### Excerpt
=====
# Toolpost indicator mounts



## GreatOldOne (Apr 11, 2018)

Inspired by tubalcain, I made some toolpost indicator holders / mounts. As my lathe is quite small, and has the smallest available wedge style toolpost, I got some small Mitutoyo indicators (they’re only 40mm in diameter) and made two separate holders, one for indicating the diameter of a part, and another for the face.


----------



## TTD (Apr 11, 2018)

Now those are slick...very nicely done! 

Nice indicators, too.


----------



## GreatOldOne (Apr 12, 2018)

TTD said:


> Now those are slick...very nicely done!
> 
> Nice indicators, too.


Thanks. The good thing about the small indicators was the price. eBay specials, only £30 each.


----------



## Downunder Bob (Apr 12, 2018)

Nice, might have to do something like that myself.


----------



## stioc (Apr 12, 2018)

That looks great and something that might be super handy...what size/type dovetail cutter did you use? I'm guessing 30deg for the angle? I need to build or buy (if I want to finish the project this year lol) one.


----------



## GreatOldOne (Apr 12, 2018)

stioc said:


> what size/type dovetail cutter did you use? I'm guessing 30deg for the angle?



It’s a 60deg cutter, and it’s 5/8 inch if I recall.


----------



## jmarkwolf (May 13, 2018)

There were pics posted a few moths back (not certain it was this forum) from a guy that was also inspired by the Tubal Cain unit, that used a single indicator that spun in a bushing, and could be easily and quickly moved to either face of the tool holder, for indicating diameters and faces.

I'd like to find that one again.


----------



## Charles Spencer (May 13, 2018)

I made one for diameters but I just use a magnetic base on the lathe bed for facing.


----------



## jmarkwolf (May 13, 2018)

Spent about an hour scouring the web and found the item below. It's not the one I'm looking for but very similar. The nice thing is that it's a dove-tail tool holder, so it doesn't require the use of any of your "precious" toolholders, and it does both diameters and faces, just by moving it between faces of the toolpost and spinning the indicator in it's friction bushing.  Very slick.

I think it was a Youtube video, the more I think about it.

http://www.homemadetools.net/homemade-dial-indicator-holder-4


----------



## jmarkwolf (May 15, 2018)

Found it!






There are a lot of slick variants on the web, but I like this one best! Think I'll make one.


----------



## forhire (Jan 2, 2019)

I know this thread is a little old but I figured I'd share version. A few months ago I decide to make an indicator mount for each of the lathe workstations at the school. Very similar to the other designs in concept but using minimal materials. These are BXA sized. I attached them using a short length of aluminum hex turned down for the mount and held in place with a hex screw. Each end of the mount is tapped so the indicator can be moved for face indicating. I found teaching 4 jaw indicating a treat with this mount. This photo was taken during the construction of the BXA racks. These racks have worked great also.


----------



## WCraig (Jan 3, 2019)

If you are like me and lack access to a mill, you might consider 3D printing!
=====
### Task 1
Can you repeat, word for word, the part of the toolpost indicator thread starting with "I made one for" and going on through "think about it."?

### Recorded data
=====
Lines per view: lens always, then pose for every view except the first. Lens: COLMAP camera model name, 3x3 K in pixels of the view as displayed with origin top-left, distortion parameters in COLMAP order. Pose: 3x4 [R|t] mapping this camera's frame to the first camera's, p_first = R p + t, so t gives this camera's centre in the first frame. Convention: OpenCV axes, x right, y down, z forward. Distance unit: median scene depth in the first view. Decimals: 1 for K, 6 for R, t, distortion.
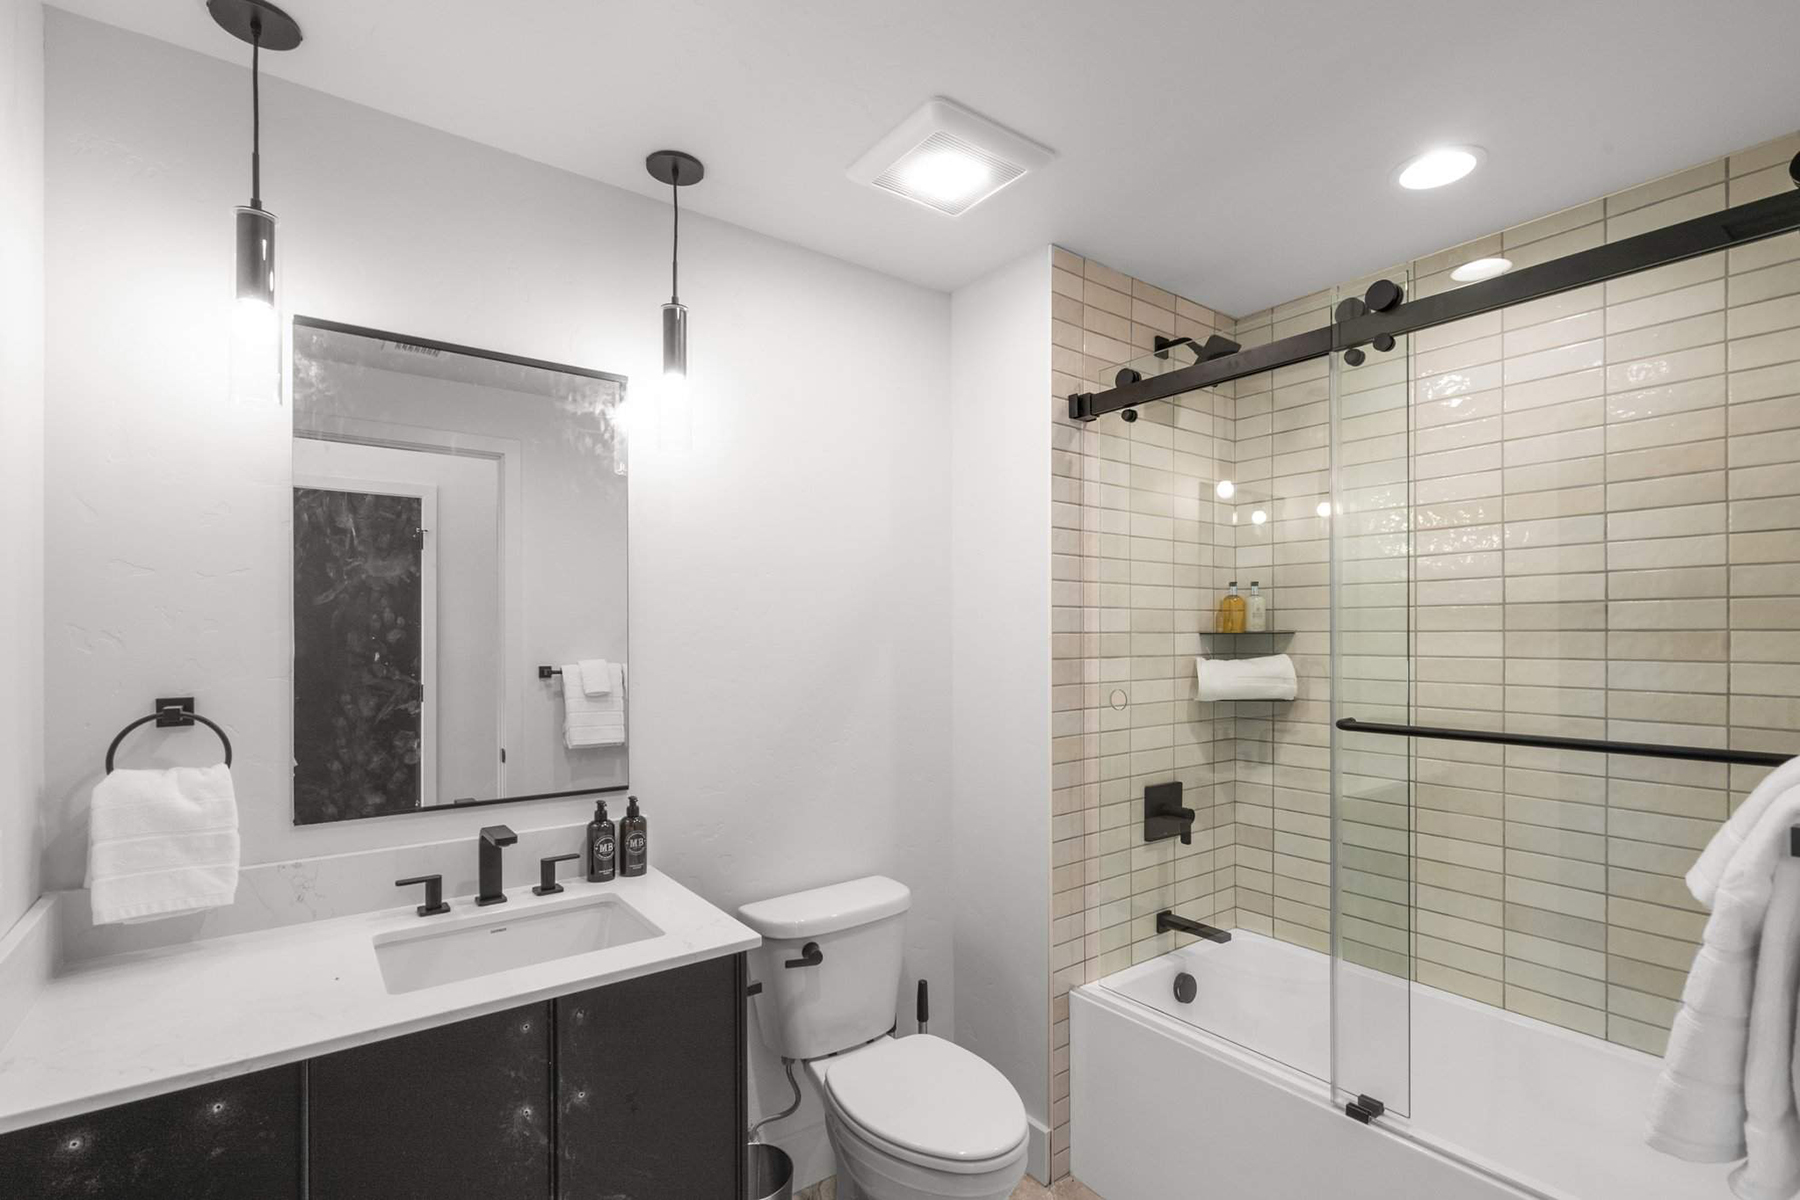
lens RADIAL K [[820.2, 0, 915.6], [0, 820.2, 602.0], [0, 0, 1]] dist [-0.001152, 0.000017]
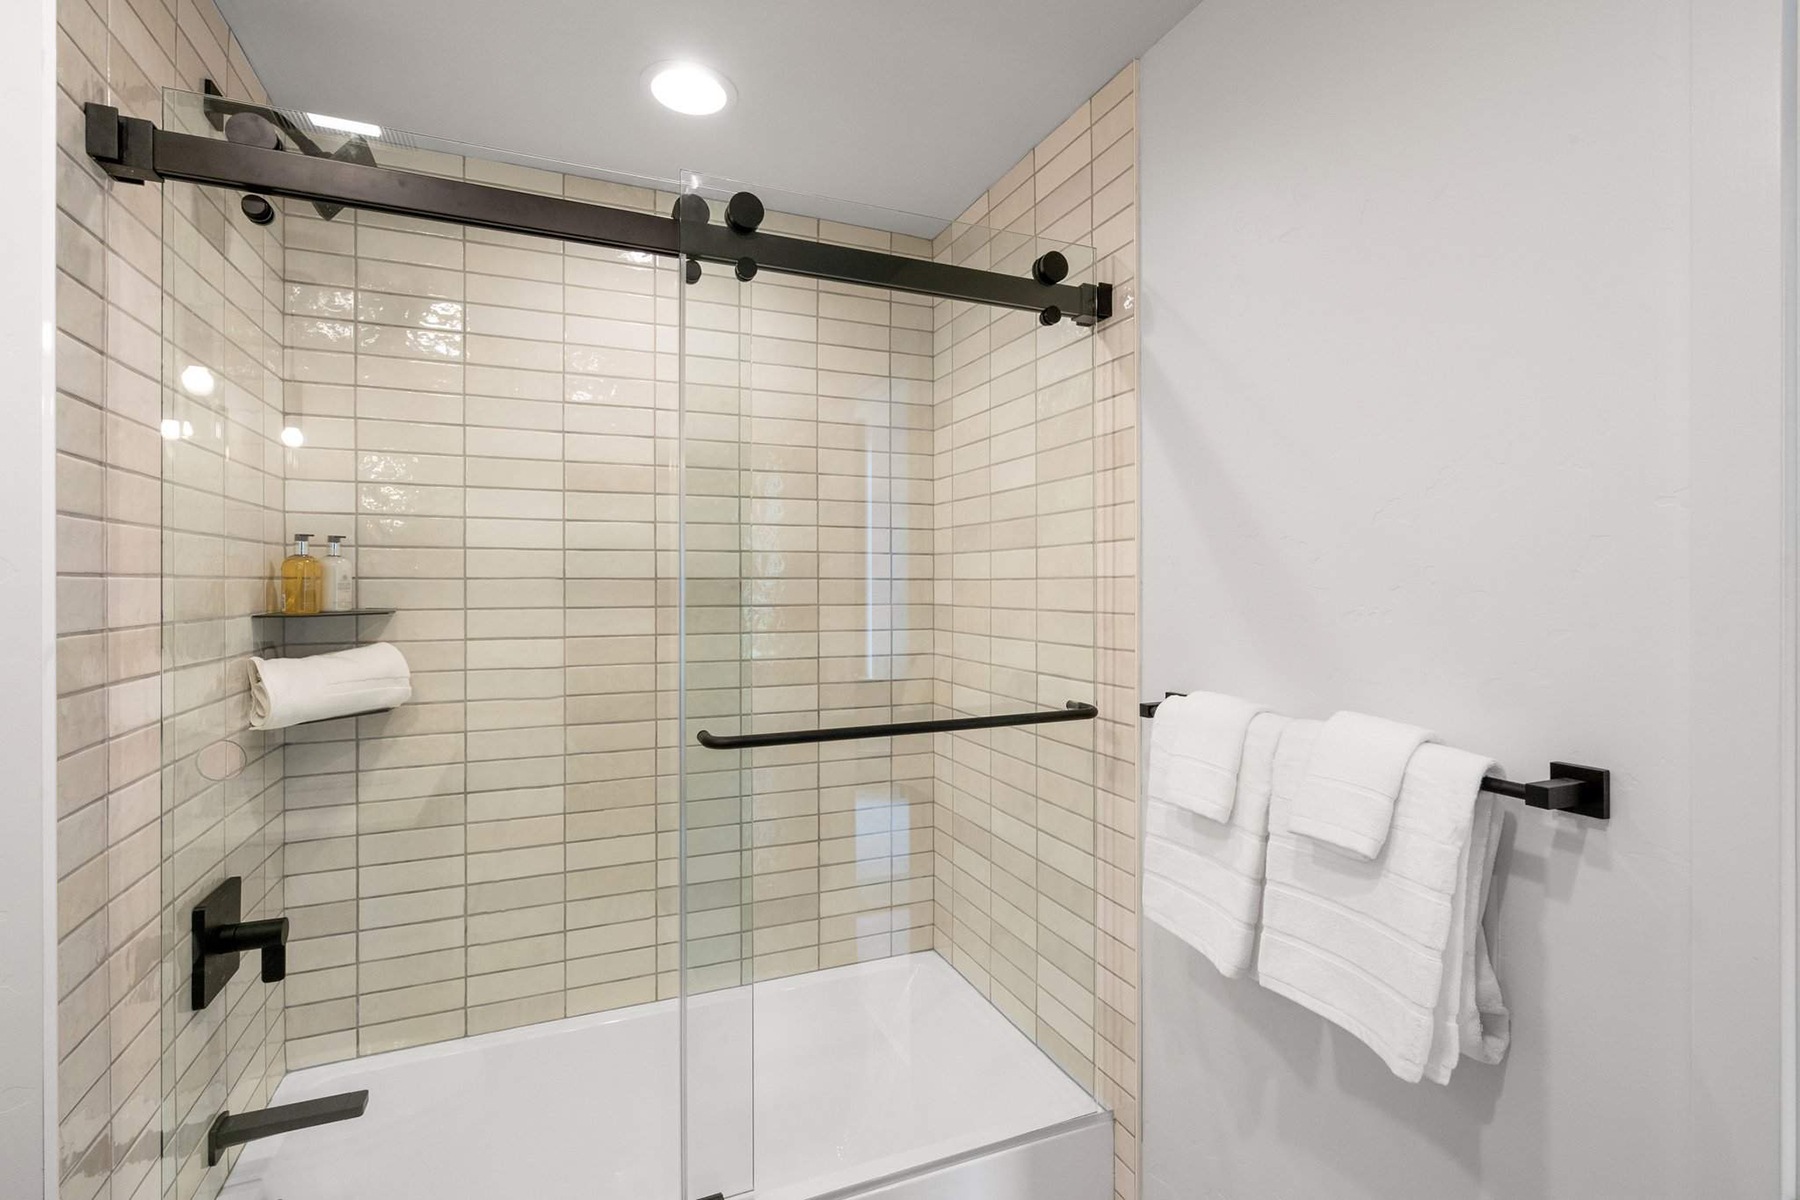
lens RADIAL K [[828.2, 0, 899.2], [0, 828.2, 585.6], [0, 0, 1]] dist [-0.001808, -0.000286]
pose [[0.238961, -0.000699, 0.971029, -0.133976], [-0.036759, 0.999276, 0.009766, -0.008164], [-0.970333, -0.038028, 0.238762, 0.416832]]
=====
### Task 2
Could you reproduce every line of the listing above exactly as it stands, leaving the pictures out of your answer?

### Exercise result 1
I made one for diameters but I just use a magnetic base on the lathe bed for facing.


----------



## jmarkwolf (May 13, 2018)

Spent about an hour scouring the web and found the item below. It's not the one I'm looking for but very similar. The nice thing is that it's a dove-tail tool holder, so it doesn't require the use of any of your "precious" toolholders, and it does both diameters and faces, just by moving it between faces of the toolpost and spinning the indicator in it's friction bushing.  Very slick.

I think it was a Youtube video, the more I think about it.

### Exercise result 2
Lines per view: lens always, then pose for every view except the first. Lens: COLMAP camera model name, 3x3 K in pixels of the view as displayed with origin top-left, distortion parameters in COLMAP order. Pose: 3x4 [R|t] mapping this camera's frame to the first camera's, p_first = R p + t, so t gives this camera's centre in the first frame. Convention: OpenCV axes, x right, y down, z forward. Distance unit: median scene depth in the first view. Decimals: 1 for K, 6 for R, t, distortion.
lens RADIAL K [[820.2, 0, 915.6], [0, 820.2, 602.0], [0, 0, 1]] dist [-0.001152, 0.000017]
lens RADIAL K [[828.2, 0, 899.2], [0, 828.2, 585.6], [0, 0, 1]] dist [-0.001808, -0.000286]
pose [[0.238961, -0.000699, 0.971029, -0.133976], [-0.036759, 0.999276, 0.009766, -0.008164], [-0.970333, -0.038028, 0.238762, 0.416832]]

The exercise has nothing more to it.